Stored records
....

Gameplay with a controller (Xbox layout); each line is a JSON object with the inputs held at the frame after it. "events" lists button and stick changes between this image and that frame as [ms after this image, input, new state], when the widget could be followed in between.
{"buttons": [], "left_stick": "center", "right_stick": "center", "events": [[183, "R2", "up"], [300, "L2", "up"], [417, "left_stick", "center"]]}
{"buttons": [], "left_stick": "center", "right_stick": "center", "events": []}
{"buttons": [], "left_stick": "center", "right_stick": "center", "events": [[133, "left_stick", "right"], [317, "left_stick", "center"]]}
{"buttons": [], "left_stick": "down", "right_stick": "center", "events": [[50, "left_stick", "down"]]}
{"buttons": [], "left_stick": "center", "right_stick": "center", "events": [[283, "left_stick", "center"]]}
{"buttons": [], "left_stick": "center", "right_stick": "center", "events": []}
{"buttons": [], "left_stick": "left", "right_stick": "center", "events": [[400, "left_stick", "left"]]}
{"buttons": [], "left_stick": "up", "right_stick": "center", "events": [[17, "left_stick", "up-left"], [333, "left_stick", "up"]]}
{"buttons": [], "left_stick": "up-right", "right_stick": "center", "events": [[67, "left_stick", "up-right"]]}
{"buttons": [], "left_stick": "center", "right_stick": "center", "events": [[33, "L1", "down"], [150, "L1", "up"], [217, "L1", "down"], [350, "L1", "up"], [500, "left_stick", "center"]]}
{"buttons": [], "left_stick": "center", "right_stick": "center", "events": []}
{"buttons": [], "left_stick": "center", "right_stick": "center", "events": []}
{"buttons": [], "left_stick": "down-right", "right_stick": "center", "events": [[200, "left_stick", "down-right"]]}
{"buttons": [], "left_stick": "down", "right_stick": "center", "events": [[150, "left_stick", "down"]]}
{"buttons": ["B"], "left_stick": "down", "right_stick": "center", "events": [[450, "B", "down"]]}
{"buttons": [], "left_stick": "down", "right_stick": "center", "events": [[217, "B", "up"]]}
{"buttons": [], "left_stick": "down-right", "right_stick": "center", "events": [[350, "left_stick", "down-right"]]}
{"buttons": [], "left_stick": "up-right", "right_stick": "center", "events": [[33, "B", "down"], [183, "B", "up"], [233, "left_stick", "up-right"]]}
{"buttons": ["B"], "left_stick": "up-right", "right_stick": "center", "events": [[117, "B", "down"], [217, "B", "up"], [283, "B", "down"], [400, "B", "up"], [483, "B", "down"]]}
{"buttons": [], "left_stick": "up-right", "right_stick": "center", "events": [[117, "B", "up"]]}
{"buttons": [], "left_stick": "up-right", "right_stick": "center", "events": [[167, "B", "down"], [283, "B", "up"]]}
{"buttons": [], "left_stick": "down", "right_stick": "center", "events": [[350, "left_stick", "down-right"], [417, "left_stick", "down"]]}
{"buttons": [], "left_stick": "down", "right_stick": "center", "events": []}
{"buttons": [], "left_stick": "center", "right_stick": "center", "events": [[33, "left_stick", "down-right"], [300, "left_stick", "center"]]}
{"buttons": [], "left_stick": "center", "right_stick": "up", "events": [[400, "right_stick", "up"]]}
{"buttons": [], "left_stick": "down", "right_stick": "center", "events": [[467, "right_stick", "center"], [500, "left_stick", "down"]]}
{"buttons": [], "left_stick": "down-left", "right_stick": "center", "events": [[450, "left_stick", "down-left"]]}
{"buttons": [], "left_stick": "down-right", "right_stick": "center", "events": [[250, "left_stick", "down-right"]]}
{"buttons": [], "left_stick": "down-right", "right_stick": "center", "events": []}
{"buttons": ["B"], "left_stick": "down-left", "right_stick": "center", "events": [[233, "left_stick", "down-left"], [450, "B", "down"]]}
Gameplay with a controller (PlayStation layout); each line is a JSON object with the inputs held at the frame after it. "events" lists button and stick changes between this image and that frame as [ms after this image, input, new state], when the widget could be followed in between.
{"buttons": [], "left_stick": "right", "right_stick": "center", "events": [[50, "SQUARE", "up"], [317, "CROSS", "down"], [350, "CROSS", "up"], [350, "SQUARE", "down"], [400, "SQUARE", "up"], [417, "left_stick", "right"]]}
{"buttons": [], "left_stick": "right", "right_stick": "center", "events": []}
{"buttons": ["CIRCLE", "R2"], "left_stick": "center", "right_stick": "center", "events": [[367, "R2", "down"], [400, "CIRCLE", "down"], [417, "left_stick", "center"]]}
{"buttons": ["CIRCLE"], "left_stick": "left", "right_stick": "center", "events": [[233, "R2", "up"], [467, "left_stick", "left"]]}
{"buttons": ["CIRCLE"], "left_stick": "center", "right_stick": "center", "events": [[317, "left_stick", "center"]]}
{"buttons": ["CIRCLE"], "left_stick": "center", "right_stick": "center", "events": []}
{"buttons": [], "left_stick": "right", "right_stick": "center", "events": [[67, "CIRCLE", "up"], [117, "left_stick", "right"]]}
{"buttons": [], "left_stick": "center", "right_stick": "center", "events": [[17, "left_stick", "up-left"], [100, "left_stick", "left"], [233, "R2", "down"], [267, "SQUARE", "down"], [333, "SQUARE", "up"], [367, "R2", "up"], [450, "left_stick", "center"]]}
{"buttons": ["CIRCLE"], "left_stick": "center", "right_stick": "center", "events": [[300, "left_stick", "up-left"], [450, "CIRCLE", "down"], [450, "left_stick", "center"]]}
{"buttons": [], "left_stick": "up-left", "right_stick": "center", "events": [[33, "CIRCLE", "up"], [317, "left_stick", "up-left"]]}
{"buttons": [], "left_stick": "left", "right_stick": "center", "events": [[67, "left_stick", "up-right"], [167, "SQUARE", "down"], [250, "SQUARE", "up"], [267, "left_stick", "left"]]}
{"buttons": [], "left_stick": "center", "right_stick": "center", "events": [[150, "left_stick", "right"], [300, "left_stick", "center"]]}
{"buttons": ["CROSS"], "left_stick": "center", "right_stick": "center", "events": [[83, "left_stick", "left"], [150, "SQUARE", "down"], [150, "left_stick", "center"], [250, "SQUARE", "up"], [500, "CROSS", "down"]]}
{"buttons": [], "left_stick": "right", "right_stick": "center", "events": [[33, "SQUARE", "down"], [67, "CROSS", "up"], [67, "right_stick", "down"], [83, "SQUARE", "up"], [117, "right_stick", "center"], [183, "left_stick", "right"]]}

....

Assigned task:
Repeat the data word for word. Leave nothing out.

Exercise result:
Gameplay with a controller (Xbox layout); each line is a JSON object with the inputs held at the frame after it. "events" lists button and stick changes between this image and that frame as [ms after this image, input, new state], when the widget could be followed in between.
{"buttons": [], "left_stick": "center", "right_stick": "center", "events": [[183, "R2", "up"], [300, "L2", "up"], [417, "left_stick", "center"]]}
{"buttons": [], "left_stick": "center", "right_stick": "center", "events": []}
{"buttons": [], "left_stick": "center", "right_stick": "center", "events": [[133, "left_stick", "right"], [317, "left_stick", "center"]]}
{"buttons": [], "left_stick": "down", "right_stick": "center", "events": [[50, "left_stick", "down"]]}
{"buttons": [], "left_stick": "center", "right_stick": "center", "events": [[283, "left_stick", "center"]]}
{"buttons": [], "left_stick": "center", "right_stick": "center", "events": []}
{"buttons": [], "left_stick": "left", "right_stick": "center", "events": [[400, "left_stick", "left"]]}
{"buttons": [], "left_stick": "up", "right_stick": "center", "events": [[17, "left_stick", "up-left"], [333, "left_stick", "up"]]}
{"buttons": [], "left_stick": "up-right", "right_stick": "center", "events": [[67, "left_stick", "up-right"]]}
{"buttons": [], "left_stick": "center", "right_stick": "center", "events": [[33, "L1", "down"], [150, "L1", "up"], [217, "L1", "down"], [350, "L1", "up"], [500, "left_stick", "center"]]}
{"buttons": [], "left_stick": "center", "right_stick": "center", "events": []}
{"buttons": [], "left_stick": "center", "right_stick": "center", "events": []}
{"buttons": [], "left_stick": "down-right", "right_stick": "center", "events": [[200, "left_stick", "down-right"]]}
{"buttons": [], "left_stick": "down", "right_stick": "center", "events": [[150, "left_stick", "down"]]}
{"buttons": ["B"], "left_stick": "down", "right_stick": "center", "events": [[450, "B", "down"]]}
{"buttons": [], "left_stick": "down", "right_stick": "center", "events": [[217, "B", "up"]]}
{"buttons": [], "left_stick": "down-right", "right_stick": "center", "events": [[350, "left_stick", "down-right"]]}
{"buttons": [], "left_stick": "up-right", "right_stick": "center", "events": [[33, "B", "down"], [183, "B", "up"], [233, "left_stick", "up-right"]]}
{"buttons": ["B"], "left_stick": "up-right", "right_stick": "center", "events": [[117, "B", "down"], [217, "B", "up"], [283, "B", "down"], [400, "B", "up"], [483, "B", "down"]]}
{"buttons": [], "left_stick": "up-right", "right_stick": "center", "events": [[117, "B", "up"]]}
{"buttons": [], "left_stick": "up-right", "right_stick": "center", "events": [[167, "B", "down"], [283, "B", "up"]]}
{"buttons": [], "left_stick": "down", "right_stick": "center", "events": [[350, "left_stick", "down-right"], [417, "left_stick", "down"]]}
{"buttons": [], "left_stick": "down", "right_stick": "center", "events": []}
{"buttons": [], "left_stick": "center", "right_stick": "center", "events": [[33, "left_stick", "down-right"], [300, "left_stick", "center"]]}
{"buttons": [], "left_stick": "center", "right_stick": "up", "events": [[400, "right_stick", "up"]]}
{"buttons": [], "left_stick": "down", "right_stick": "center", "events": [[467, "right_stick", "center"], [500, "left_stick", "down"]]}
{"buttons": [], "left_stick": "down-left", "right_stick": "center", "events": [[450, "left_stick", "down-left"]]}
{"buttons": [], "left_stick": "down-right", "right_stick": "center", "events": [[250, "left_stick", "down-right"]]}
{"buttons": [], "left_stick": "down-right", "right_stick": "center", "events": []}
{"buttons": ["B"], "left_stick": "down-left", "right_stick": "center", "events": [[233, "left_stick", "down-left"], [450, "B", "down"]]}
Gameplay with a controller (PlayStation layout); each line is a JSON object with the inputs held at the frame after it. "events" lists button and stick changes between this image and that frame as [ms after this image, input, new state], when the widget could be followed in between.
{"buttons": [], "left_stick": "right", "right_stick": "center", "events": [[50, "SQUARE", "up"], [317, "CROSS", "down"], [350, "CROSS", "up"], [350, "SQUARE", "down"], [400, "SQUARE", "up"], [417, "left_stick", "right"]]}
{"buttons": [], "left_stick": "right", "right_stick": "center", "events": []}
{"buttons": ["CIRCLE", "R2"], "left_stick": "center", "right_stick": "center", "events": [[367, "R2", "down"], [400, "CIRCLE", "down"], [417, "left_stick", "center"]]}
{"buttons": ["CIRCLE"], "left_stick": "left", "right_stick": "center", "events": [[233, "R2", "up"], [467, "left_stick", "left"]]}
{"buttons": ["CIRCLE"], "left_stick": "center", "right_stick": "center", "events": [[317, "left_stick", "center"]]}
{"buttons": ["CIRCLE"], "left_stick": "center", "right_stick": "center", "events": []}
{"buttons": [], "left_stick": "right", "right_stick": "center", "events": [[67, "CIRCLE", "up"], [117, "left_stick", "right"]]}
{"buttons": [], "left_stick": "center", "right_stick": "center", "events": [[17, "left_stick", "up-left"], [100, "left_stick", "left"], [233, "R2", "down"], [267, "SQUARE", "down"], [333, "SQUARE", "up"], [367, "R2", "up"], [450, "left_stick", "center"]]}
{"buttons": ["CIRCLE"], "left_stick": "center", "right_stick": "center", "events": [[300, "left_stick", "up-left"], [450, "CIRCLE", "down"], [450, "left_stick", "center"]]}
{"buttons": [], "left_stick": "up-left", "right_stick": "center", "events": [[33, "CIRCLE", "up"], [317, "left_stick", "up-left"]]}
{"buttons": [], "left_stick": "left", "right_stick": "center", "events": [[67, "left_stick", "up-right"], [167, "SQUARE", "down"], [250, "SQUARE", "up"], [267, "left_stick", "left"]]}
{"buttons": [], "left_stick": "center", "right_stick": "center", "events": [[150, "left_stick", "right"], [300, "left_stick", "center"]]}
{"buttons": ["CROSS"], "left_stick": "center", "right_stick": "center", "events": [[83, "left_stick", "left"], [150, "SQUARE", "down"], [150, "left_stick", "center"], [250, "SQUARE", "up"], [500, "CROSS", "down"]]}
{"buttons": [], "left_stick": "right", "right_stick": "center", "events": [[33, "SQUARE", "down"], [67, "CROSS", "up"], [67, "right_stick", "down"], [83, "SQUARE", "up"], [117, "right_stick", "center"], [183, "left_stick", "right"]]}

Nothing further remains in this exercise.